*AUSZUG*
□ □ □ □ □ □ □
Raphaela Edelbauer las 2018 beim Ingeborg-Bachmann-Preis und gewann den Publikumspreis. Nun liegt ihr Roman Das flüssige Land bei Klett-Cotta vor und war auf der Shortlist für den Österreichischen Buchpreis nominiert. Es ist ein sprachgewaltiges und mutiges Romandebüt.
Eine junge Physikerin verliert ihre Eltern bei einem Unfall und sucht deren Heimatort, der aus jedem Verzeichnis und jeder Landkarte verschwunden scheint. Als sie doch in Groß-Einland ankommt, eröffnet sich ihr dort eine märchenhafte, anachronistische und unheimliche Parallelwelt. Unter der Gemeinde, die von einer Gräfin absolutistisch regiert wird, klafft ein riesiges Loch, das die Gemeinde durch Erosionen langsam verschlingt. Doch nicht nur Häuser, Straßen und Gärten werden durch das sich bewegende Erdreich verschluckt, auch alle dunklen Geheimnisse der Gemeinde verschwinden im Loch.
Das Motiv der Verdrängung wird umgedeutet in ein Motiv des Verschwindens. Die Protagonistin soll ein Füllmittel entwickeln, das dem Absinken der Gemeinde ein Ende bereitet. Dabei drängt sich auf, dass es auch „den Zweck hatte, dieses Ungeklärte in einen soliden, nie mehr aufzubrechenden Mantel der Erstarrung zu führen.“ Gleichzeitig brechen Familienhäuser entzwei, über Plätze und Straßen klaffen Risse, überall droht potenzielle Lebensgefahr. Die Bewohner versuchen diese „Unpässlichkeit“ zu verstecken, sodass sich langsam eine zweite „Schicht aus Verspachtelungen, Ersetzungen und verhängten Schandflecken“ über das Stadtbild legt.
□ □ □ □ □ □ □
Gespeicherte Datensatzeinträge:
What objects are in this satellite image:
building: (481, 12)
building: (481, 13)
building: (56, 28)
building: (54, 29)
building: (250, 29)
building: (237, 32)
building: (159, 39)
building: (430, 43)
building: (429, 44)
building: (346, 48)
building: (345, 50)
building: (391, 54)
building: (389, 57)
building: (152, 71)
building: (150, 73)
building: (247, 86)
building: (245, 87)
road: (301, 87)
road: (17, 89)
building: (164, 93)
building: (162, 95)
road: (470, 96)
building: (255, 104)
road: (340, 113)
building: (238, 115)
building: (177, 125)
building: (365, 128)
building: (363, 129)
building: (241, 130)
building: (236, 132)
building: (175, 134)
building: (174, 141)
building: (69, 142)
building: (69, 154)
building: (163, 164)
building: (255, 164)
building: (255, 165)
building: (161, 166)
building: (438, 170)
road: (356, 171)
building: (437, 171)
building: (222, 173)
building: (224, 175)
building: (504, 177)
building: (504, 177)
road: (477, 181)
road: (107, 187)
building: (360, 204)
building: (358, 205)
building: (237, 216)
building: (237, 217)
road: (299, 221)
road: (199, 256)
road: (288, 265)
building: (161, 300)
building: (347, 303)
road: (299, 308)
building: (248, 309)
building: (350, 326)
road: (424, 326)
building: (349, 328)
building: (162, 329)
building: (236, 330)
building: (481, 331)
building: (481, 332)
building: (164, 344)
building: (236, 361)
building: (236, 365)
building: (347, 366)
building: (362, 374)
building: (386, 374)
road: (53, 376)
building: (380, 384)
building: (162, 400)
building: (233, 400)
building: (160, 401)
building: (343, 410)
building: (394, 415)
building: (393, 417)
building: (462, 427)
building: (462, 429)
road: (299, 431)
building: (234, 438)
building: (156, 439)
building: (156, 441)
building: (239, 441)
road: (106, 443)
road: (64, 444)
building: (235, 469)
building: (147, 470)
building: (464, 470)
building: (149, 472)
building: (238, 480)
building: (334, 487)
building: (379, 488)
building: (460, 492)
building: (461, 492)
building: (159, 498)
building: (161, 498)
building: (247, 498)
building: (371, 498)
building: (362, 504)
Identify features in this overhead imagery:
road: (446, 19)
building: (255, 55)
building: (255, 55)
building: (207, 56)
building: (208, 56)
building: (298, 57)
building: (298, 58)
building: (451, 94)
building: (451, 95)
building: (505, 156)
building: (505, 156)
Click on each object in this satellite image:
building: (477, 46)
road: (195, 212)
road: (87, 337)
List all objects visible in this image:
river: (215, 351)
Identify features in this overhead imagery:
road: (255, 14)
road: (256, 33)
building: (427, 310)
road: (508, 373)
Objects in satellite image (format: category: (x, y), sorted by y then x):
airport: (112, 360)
□ □ □ □ □ □ □
Nenne alle Adjektive, mit denen der Auszug die Parallelwelt in Groß-Einland beschreibt. Die Auflistung ist eigenständiges Material und gehört nicht zum Auszug.

*ANTWORT*
märchenhaft, anachronistisch, unheimlich